Cynics branded that first visit and subsequent ones as a stunt but Albanese insisted he was about trying to win Queensland's most marginal opposition electorate. His attention paid off. Big time.
One couldn't help but notice in Dutton's election night demeanour the sharp contrast with the relentlessly negative figure who had ruthlessly skewered the Voice to Parliament in 2023 and then skited about it.
Nor could one miss the favourable comparison between Dutton's unhesitating acceptance of his election defeat, on the one hand, and the infantile anti-democratic tantrum unleashed by his erstwhile idol, Donald Trump in 2020.
This was all the more pertinent because Trump 2.0 (the uncut version) was on the ballot in this election too, after Dutton had first welcomed the new Trumpian milieu only to carry it like a millstone as Australian sentiment soured and Trump became a serious negative.
Voters here had noticed Dutton's use of Trump's corrosive methodologies which involved demonising sections of the electorate - inner-city elites, professionals, teal-Green-Labor cosmopolitans and journalists.
Branding the ABC and others as the "hate media" was pure Trump. Worse than pointless, it rang in Australian ears as fawningly, suspiciously American.
Ditto his railing against welcome-to-country statements at airports and public events and his deliberately one-sided campaigning on the Israel-Gaza war.
Too often, in his eagerness to enliven electoral resentments, Dutton brushed over solid reform options lunging instead for ill-conceived wedge policies like sacking public servants and ending work from home.
He even appointed a shadow minister for "government efficiency". The fingerprints of Trump's drain-the-swamp assault on DC bureaucrats were all over Dutton's anti-Canberra variant.
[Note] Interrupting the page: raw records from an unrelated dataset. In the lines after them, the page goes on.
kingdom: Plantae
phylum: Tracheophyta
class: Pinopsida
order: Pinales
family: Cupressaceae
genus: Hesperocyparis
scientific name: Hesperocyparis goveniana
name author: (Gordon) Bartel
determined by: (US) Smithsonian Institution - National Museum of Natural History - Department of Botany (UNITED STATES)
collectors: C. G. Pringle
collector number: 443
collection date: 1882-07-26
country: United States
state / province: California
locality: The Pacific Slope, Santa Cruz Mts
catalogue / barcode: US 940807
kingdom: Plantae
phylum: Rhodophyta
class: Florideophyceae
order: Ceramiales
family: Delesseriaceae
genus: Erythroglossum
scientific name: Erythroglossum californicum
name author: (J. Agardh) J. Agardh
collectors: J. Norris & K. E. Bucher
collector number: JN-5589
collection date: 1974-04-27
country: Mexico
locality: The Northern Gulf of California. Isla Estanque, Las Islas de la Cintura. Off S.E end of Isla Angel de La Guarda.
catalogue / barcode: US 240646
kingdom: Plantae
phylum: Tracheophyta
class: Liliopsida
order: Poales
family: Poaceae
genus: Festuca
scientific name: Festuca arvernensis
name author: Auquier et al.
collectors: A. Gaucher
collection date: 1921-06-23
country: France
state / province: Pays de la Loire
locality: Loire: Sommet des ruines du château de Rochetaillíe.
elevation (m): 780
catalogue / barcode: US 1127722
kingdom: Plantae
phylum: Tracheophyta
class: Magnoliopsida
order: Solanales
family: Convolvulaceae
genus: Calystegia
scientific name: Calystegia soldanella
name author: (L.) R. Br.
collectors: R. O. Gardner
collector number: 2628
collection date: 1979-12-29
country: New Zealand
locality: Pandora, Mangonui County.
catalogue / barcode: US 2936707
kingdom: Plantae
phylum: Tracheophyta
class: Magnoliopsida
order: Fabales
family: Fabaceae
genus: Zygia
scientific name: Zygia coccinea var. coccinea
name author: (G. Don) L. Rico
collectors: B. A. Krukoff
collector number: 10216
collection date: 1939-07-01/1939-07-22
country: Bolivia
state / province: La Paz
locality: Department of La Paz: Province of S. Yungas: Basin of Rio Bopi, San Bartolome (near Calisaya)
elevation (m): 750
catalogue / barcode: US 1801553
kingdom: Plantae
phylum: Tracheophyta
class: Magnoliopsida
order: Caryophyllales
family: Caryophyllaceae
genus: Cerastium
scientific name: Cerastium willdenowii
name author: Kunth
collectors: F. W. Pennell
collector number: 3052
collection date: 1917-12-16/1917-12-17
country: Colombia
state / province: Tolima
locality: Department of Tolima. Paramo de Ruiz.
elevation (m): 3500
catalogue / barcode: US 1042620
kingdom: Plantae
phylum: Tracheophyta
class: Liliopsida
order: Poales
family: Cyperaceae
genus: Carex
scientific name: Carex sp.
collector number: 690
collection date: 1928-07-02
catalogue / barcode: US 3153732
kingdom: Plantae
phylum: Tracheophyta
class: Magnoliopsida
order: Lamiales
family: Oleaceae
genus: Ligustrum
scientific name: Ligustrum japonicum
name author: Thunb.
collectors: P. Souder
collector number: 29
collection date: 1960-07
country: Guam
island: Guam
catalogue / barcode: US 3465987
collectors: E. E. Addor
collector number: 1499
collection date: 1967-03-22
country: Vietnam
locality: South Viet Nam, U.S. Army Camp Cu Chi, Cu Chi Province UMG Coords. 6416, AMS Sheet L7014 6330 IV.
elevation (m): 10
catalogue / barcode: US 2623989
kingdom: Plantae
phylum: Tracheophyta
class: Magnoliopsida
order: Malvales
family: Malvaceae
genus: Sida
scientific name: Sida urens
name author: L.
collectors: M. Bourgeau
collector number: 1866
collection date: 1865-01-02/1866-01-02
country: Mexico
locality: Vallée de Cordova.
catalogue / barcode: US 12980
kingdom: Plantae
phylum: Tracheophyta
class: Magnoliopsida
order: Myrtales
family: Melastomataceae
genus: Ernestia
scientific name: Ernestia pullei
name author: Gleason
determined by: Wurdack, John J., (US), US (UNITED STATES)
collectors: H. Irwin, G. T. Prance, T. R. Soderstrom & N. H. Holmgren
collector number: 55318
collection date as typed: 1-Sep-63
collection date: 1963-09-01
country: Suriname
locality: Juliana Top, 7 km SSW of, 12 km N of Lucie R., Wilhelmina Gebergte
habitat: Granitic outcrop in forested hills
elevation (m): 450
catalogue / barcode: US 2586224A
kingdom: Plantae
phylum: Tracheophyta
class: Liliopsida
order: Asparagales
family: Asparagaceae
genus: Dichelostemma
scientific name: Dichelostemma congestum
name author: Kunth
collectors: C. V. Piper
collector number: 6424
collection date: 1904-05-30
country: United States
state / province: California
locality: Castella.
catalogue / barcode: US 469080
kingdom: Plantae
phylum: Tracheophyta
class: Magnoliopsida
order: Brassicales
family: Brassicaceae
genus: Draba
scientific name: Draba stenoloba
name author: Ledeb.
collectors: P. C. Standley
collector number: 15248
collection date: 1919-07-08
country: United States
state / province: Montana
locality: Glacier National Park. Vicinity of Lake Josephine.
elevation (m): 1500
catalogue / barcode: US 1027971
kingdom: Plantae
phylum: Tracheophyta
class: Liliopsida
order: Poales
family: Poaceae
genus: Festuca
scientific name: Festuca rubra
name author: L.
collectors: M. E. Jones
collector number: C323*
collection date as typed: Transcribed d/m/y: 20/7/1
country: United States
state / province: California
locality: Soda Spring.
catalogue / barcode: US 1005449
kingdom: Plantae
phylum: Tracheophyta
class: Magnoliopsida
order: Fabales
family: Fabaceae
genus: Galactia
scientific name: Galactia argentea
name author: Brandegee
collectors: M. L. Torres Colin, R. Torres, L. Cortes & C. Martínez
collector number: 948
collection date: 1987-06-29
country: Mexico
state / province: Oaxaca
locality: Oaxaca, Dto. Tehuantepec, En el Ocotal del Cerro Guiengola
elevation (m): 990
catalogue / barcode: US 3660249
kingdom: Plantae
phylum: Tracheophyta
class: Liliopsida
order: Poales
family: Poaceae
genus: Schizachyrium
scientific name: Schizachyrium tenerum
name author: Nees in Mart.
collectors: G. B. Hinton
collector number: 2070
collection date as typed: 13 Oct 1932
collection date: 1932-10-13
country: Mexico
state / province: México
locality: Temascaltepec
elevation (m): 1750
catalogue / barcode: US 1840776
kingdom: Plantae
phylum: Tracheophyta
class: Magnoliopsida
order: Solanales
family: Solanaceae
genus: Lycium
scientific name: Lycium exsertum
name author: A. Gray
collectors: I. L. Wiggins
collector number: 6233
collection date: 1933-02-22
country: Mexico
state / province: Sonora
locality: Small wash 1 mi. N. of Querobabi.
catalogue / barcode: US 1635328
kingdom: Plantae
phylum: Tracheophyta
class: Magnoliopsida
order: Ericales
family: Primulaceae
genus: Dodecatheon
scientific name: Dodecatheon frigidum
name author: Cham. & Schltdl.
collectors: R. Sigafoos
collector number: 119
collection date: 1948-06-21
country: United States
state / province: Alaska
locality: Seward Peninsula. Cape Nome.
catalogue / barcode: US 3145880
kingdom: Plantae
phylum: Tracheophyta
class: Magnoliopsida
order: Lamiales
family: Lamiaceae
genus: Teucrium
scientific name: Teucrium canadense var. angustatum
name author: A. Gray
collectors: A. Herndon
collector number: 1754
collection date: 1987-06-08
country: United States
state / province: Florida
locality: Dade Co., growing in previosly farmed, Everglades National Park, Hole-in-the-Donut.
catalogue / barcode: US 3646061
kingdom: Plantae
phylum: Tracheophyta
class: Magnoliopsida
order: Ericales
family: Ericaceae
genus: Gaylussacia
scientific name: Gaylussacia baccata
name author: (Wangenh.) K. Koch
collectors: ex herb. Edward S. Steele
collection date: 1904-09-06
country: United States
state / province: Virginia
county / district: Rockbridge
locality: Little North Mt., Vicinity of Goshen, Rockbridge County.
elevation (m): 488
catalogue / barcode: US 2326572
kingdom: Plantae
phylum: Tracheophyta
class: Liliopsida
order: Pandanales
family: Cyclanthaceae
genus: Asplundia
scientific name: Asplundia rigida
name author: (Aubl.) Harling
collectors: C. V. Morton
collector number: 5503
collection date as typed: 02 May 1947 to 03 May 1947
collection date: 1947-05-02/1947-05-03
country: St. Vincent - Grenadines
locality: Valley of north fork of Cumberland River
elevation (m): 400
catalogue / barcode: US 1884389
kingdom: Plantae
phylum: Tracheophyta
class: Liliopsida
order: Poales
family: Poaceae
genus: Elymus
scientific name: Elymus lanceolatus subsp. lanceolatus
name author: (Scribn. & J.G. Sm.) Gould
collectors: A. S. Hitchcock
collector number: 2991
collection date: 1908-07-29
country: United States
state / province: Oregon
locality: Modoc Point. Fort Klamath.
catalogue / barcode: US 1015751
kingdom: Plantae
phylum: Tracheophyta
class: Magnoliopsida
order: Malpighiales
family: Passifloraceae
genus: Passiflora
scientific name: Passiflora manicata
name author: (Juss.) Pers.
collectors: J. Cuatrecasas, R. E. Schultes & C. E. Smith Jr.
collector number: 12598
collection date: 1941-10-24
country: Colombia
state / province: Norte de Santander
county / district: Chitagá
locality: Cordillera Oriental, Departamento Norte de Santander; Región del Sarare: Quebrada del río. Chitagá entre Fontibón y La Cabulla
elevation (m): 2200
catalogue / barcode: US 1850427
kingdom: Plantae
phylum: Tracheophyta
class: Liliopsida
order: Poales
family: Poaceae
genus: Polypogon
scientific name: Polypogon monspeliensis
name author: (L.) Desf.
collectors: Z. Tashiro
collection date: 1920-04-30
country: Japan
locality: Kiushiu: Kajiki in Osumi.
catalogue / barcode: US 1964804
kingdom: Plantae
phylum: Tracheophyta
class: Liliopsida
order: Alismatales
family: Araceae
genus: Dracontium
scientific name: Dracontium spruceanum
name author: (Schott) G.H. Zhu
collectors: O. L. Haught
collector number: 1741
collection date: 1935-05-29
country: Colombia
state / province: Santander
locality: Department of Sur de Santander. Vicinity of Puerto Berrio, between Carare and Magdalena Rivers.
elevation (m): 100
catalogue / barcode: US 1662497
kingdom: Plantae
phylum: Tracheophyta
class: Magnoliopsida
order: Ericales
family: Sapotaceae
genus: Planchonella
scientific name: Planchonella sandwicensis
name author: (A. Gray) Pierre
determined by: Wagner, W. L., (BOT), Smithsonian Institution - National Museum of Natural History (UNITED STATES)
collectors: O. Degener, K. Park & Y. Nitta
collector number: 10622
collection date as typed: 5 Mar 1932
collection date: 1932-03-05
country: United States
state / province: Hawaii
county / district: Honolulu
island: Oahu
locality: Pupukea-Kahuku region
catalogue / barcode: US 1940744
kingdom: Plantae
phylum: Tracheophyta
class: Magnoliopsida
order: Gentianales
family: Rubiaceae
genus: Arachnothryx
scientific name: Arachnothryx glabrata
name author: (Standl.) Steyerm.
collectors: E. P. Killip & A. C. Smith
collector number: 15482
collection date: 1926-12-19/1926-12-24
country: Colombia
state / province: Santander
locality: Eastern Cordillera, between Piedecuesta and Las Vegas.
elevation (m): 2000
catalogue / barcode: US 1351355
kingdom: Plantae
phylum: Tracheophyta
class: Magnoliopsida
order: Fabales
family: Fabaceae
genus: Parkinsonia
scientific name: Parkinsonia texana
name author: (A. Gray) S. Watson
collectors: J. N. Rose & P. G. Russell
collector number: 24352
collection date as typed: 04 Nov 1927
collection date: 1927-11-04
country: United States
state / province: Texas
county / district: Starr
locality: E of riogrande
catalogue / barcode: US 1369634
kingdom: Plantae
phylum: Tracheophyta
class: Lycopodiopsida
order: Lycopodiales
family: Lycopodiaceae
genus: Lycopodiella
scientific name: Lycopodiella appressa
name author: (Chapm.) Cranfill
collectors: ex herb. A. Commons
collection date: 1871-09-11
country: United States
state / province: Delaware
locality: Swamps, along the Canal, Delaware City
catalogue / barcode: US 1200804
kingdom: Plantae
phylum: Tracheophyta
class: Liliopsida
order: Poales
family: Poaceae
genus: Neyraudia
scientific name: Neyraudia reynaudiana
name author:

This was typical of the total-politics approach urged on him by right-wing media foghorns and dubious billionaires for whom everything becomes angry partisan fodder.
Headline-grabbing pledges to hit bureaucrats may have been badged as an economic reform but they owed more to Dutton's penchant for cultural combat than to frugal economic stewardship.
Small government Liberals like to say "you cannot tax your way to prosperity".
This election they might have learnt a new lesson: in Australia's system of compulsory preferential voting, you cannot divide your way to a broader electoral constituency.
Australia saw the worst of Dutton during his time as leader and only glimpsed the best of him as he left.
It is human to feel sorry for him as a person, but bear in mind also the thousands of dedicated public officials who spent the campaign wondering if their careers would be axed, their agencies dissolved, their world upended.
Where was the Coalition's sensitivity for these anonymous Australians.
Ask them if they feel better off than they did three years ago, and they're likely to say they feel better off than they did three days ago!
Like his predecessor, Dutton chose division. In so doing, he flubbed a threshold test of national leadership - the requirement to advance a manifesto for all.
If you cannot make up ground on an uncharismatic government during a cost-of-living crunch which is straining households and sending small businesses to the wall, you are either very unpopular or hopelessly unready.
Dutton's opposition turned out to be both.
Mark Kenny is the Director of the ANU Australian Studies Institute and host of the Democracy Sausage podcast.